Die an die BewohnerInnen Alaskas ausgeschüttete Dividende ist jedoch weit davon entfernt, ein Grundeinkommen in Existenz sichernder Höhe zu sein. Ihre Höhe schwankte in den letzten Jahren zwischen 845 und 2.069 US-Dollar pro Jahr, abhängig von der Entwicklung des Ölpreises. 2010 lag sie bei 1.281 US-Dollar, das sind auf den Monat gerechnet etwas über 100 US-Dollar. Eine kritische Darstellung des Alaska Permanent Fund findet sich in Blaschke, Ronald (Hrsg.); Otto, Adeline (Hrsg.); Schepers, Norbert (Hrsg.): Grundeinkommen: Geschichte – Modelle – Debatten [2]. Berlin, 2010, S. 158 ff.

Zur Geschichte der Konferenz: 2002 als US Basic Income Guarantee Network Conference vom US-amerikanischen Netzwerk ins Leben gerufen, kamen die Netzwerke aus Kanada und den USA im vergangenen Jahr überein, die Konferenz gemeinsam zu veranstalten und abwechselnd jeweils in den USA und Kanada stattfinden zu lassen. So fand die NABIG-Conference 2010 erstmals in Montreal, Kanada statt.
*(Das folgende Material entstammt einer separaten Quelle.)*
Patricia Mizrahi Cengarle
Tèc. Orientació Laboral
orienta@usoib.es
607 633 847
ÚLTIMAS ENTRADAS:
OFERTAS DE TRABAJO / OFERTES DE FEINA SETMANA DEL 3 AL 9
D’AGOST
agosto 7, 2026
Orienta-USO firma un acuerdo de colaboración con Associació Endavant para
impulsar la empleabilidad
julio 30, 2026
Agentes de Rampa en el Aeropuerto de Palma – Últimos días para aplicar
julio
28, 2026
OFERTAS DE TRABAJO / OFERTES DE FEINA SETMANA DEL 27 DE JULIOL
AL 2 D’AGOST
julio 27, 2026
Dieses Jahr also wieder die USA, und so wurde die Konferenz wie schon vor zwei Jahren im Rahmen der Jahrestagung von der Eastern Economic Association (EEA) abgehalten, die auch die komplette Kongressorganisation übernahm.
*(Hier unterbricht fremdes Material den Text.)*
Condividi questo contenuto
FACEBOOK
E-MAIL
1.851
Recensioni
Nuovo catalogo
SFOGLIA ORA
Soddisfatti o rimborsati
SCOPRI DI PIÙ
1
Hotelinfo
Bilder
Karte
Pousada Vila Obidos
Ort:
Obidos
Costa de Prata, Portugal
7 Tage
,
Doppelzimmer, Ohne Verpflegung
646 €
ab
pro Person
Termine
Im Rahmen der Konferenz fand zudem das diesjährige Treffen des BIEN Excecutive Committees statt, in dessen Zentrum hauptsächlich der BIEN-Kongress 2012 in München stand. Finanzierung, Kongressverlauf und HauptrednerInnen wurden ebenso diskutiert wie mögliche Unterstützungsformen für Einkommensschwache und ein baldiges Vorbereitungstreffen des BIEN-Vorstands mit den Verantwortlichen des Netzwerks Grundeinkommen.